> [Brano]:
____

Amor di Patria
Scrivo questo post subito prima di riformattare il PC di casa, quindi non aspettatevi pronte e solerti risposte.
Lo dico una volta per tutte: a me di quello che fa l’Italia ai Mondiali non me ne importa una bella sega.
Si, lo so, siamo in tre in Italia a pensarla così, e credo d’esser l’unico uomo, ma così è.
Già che ho sulle palle il calcio in tempi normali (stavo per piangere di gioia quando, un paio di settimane fa, io e altri due amici abbiam passato una serata di birra e chiacchiere senza che a nessun dei tre venisse in mente Moggi), quando ci son queste febbri non lo reggo proprio.

____

> [Dati di origine]:
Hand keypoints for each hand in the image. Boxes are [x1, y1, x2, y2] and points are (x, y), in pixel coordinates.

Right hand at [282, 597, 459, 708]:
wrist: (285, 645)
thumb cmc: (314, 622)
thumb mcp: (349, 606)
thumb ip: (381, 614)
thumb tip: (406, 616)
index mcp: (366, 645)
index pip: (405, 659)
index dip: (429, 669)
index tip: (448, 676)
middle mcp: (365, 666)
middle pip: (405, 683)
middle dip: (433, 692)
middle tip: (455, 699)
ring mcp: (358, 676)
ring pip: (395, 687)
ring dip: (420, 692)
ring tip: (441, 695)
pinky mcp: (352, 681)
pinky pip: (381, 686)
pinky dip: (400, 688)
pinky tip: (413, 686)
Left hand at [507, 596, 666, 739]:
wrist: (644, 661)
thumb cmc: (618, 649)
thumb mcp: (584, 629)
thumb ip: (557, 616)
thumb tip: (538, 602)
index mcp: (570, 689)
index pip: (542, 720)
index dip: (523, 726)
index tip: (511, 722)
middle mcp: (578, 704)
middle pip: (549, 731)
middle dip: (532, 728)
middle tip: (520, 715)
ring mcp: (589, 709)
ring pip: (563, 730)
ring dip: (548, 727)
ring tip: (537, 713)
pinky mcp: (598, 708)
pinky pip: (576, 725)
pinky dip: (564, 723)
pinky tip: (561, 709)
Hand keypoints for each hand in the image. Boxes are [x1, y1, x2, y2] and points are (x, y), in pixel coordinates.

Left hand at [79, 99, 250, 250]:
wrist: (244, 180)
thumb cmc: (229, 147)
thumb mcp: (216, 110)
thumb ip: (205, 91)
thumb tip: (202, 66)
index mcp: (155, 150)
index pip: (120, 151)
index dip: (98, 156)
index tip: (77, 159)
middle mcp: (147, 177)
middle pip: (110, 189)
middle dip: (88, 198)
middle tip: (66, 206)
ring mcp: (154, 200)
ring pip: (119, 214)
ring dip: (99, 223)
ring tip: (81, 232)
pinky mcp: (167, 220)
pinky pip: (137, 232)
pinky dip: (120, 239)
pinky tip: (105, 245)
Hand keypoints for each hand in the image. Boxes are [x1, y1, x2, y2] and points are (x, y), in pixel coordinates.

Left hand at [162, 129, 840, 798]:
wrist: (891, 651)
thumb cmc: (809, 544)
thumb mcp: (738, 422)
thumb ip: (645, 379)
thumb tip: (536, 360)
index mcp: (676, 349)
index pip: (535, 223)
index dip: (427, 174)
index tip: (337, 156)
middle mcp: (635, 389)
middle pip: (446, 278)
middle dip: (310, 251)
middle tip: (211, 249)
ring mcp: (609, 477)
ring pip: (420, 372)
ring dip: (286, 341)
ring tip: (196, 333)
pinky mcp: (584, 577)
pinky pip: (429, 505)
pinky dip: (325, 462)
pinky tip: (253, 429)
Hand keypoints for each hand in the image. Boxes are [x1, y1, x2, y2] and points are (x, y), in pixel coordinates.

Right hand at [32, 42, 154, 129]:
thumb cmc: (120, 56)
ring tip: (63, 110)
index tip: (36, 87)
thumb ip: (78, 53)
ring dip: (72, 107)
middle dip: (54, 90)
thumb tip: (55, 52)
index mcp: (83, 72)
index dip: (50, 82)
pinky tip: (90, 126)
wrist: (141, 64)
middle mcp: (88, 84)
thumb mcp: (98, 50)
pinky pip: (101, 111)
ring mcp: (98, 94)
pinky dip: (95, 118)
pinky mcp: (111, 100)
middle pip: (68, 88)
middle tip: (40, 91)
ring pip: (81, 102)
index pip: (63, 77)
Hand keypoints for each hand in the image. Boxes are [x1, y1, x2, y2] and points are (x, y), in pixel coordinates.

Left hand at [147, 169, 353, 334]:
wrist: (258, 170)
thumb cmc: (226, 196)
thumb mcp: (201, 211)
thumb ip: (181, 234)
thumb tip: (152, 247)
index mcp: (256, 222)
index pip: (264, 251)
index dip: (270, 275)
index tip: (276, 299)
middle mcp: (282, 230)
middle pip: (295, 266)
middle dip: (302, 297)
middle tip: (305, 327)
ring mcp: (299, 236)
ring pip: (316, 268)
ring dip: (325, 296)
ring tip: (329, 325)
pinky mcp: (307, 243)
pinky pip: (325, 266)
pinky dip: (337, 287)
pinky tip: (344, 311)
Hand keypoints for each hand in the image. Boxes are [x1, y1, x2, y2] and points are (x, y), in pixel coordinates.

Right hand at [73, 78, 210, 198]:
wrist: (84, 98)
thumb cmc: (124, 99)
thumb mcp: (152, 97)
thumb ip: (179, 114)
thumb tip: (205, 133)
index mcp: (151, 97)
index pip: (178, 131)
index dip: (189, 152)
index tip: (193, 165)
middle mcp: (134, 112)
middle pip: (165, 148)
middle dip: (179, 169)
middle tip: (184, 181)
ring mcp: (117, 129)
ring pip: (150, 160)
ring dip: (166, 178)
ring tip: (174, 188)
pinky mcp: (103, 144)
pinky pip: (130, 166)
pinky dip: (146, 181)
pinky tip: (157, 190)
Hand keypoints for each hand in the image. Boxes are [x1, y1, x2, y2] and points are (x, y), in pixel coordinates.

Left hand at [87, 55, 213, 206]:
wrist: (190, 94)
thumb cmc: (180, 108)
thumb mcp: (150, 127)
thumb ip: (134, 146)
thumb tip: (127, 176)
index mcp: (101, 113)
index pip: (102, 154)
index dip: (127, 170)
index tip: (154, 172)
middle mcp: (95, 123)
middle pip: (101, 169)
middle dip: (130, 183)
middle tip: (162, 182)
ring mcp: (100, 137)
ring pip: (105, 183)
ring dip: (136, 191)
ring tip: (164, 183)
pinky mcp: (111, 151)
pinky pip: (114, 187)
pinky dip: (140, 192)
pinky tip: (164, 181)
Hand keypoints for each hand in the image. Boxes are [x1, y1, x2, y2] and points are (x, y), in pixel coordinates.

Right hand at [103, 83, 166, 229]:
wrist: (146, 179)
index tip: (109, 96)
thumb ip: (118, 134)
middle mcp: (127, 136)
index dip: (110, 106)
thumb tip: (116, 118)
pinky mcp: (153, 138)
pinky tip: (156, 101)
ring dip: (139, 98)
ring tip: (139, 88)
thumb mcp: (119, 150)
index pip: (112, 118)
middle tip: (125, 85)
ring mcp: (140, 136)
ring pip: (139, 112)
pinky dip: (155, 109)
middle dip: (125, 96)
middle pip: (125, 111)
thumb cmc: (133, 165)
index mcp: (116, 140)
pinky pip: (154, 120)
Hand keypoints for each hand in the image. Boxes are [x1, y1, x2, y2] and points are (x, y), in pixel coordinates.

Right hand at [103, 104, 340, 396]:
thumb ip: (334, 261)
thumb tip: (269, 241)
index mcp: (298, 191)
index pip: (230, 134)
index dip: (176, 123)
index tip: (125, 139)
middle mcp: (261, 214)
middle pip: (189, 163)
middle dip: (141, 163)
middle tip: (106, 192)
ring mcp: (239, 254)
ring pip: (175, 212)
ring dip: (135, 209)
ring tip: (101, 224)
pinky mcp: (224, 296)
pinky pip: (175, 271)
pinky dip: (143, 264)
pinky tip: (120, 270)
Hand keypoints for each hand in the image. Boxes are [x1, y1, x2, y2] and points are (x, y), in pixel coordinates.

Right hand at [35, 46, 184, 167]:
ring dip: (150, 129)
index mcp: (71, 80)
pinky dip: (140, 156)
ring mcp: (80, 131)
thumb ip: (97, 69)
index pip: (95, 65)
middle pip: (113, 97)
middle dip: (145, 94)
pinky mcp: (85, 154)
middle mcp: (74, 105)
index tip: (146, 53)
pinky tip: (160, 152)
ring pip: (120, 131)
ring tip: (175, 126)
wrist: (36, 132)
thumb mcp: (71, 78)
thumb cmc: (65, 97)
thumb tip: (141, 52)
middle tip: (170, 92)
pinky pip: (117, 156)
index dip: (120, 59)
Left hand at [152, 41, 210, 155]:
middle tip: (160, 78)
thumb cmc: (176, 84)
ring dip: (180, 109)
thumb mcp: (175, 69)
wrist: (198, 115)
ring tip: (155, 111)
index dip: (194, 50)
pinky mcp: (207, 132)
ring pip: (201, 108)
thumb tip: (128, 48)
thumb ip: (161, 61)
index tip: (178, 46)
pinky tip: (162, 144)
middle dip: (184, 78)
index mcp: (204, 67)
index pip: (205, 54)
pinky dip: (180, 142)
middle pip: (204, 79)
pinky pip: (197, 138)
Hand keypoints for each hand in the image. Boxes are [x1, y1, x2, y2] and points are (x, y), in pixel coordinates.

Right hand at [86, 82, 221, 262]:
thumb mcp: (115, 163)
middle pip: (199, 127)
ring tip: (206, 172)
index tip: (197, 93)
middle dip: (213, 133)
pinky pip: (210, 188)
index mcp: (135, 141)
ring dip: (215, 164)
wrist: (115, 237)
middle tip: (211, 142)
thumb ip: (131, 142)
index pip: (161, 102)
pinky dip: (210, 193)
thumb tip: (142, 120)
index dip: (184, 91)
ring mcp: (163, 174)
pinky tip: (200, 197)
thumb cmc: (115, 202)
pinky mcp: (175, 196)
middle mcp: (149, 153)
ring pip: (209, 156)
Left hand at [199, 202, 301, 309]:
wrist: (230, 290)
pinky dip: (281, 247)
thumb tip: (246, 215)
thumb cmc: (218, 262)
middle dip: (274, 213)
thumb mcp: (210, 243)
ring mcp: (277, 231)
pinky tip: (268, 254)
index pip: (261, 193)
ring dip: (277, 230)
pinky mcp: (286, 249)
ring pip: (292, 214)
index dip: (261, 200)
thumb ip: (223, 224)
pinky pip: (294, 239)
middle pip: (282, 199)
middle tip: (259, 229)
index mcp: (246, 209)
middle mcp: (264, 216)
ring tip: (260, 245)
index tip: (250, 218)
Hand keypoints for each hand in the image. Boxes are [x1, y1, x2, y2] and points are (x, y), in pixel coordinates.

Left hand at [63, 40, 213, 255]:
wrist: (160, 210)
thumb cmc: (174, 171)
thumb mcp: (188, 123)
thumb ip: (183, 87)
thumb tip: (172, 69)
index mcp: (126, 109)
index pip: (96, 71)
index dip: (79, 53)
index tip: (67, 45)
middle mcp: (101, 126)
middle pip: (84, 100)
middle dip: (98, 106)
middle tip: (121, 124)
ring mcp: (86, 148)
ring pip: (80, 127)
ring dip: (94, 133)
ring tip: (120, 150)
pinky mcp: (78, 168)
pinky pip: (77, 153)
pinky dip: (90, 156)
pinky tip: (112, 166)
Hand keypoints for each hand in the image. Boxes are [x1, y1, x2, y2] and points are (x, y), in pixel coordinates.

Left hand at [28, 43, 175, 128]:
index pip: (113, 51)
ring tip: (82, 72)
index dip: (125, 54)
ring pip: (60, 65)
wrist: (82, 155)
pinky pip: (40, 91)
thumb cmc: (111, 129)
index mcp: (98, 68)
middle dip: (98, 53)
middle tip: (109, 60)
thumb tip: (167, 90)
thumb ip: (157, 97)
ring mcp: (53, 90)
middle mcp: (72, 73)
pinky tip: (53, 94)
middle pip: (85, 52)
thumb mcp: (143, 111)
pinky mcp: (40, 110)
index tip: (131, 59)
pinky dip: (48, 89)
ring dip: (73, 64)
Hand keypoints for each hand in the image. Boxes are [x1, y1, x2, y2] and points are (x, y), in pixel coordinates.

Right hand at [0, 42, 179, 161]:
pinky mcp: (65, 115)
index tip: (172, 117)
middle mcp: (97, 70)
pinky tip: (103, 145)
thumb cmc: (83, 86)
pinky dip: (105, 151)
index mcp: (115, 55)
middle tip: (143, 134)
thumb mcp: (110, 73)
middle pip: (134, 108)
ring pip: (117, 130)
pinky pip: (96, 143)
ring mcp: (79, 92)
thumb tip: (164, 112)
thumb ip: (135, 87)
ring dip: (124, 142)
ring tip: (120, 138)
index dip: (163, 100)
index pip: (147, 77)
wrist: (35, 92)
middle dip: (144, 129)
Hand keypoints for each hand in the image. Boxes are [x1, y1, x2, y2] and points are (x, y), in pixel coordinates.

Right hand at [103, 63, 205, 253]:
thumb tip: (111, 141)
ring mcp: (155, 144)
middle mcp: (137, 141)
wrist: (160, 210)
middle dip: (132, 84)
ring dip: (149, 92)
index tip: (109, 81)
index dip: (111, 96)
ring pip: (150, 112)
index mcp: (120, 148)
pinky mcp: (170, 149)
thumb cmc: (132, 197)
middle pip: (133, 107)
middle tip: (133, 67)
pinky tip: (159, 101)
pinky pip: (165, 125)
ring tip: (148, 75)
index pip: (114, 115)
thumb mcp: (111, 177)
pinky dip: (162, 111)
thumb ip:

____

> [Consegna]:
Riporta il passo del brano che comincia con "Lo dico una" e prosegue fino a "uomo, ma così è.", sostituendo "Mondiali" con "Europei".

> [Risultato]:
Lo dico una volta per tutte: a me di quello che fa l’Italia ai Europei non me ne importa una bella sega.
Si, lo so, siamo in tre in Italia a pensarla così, e credo d’esser l’unico uomo, ma così è.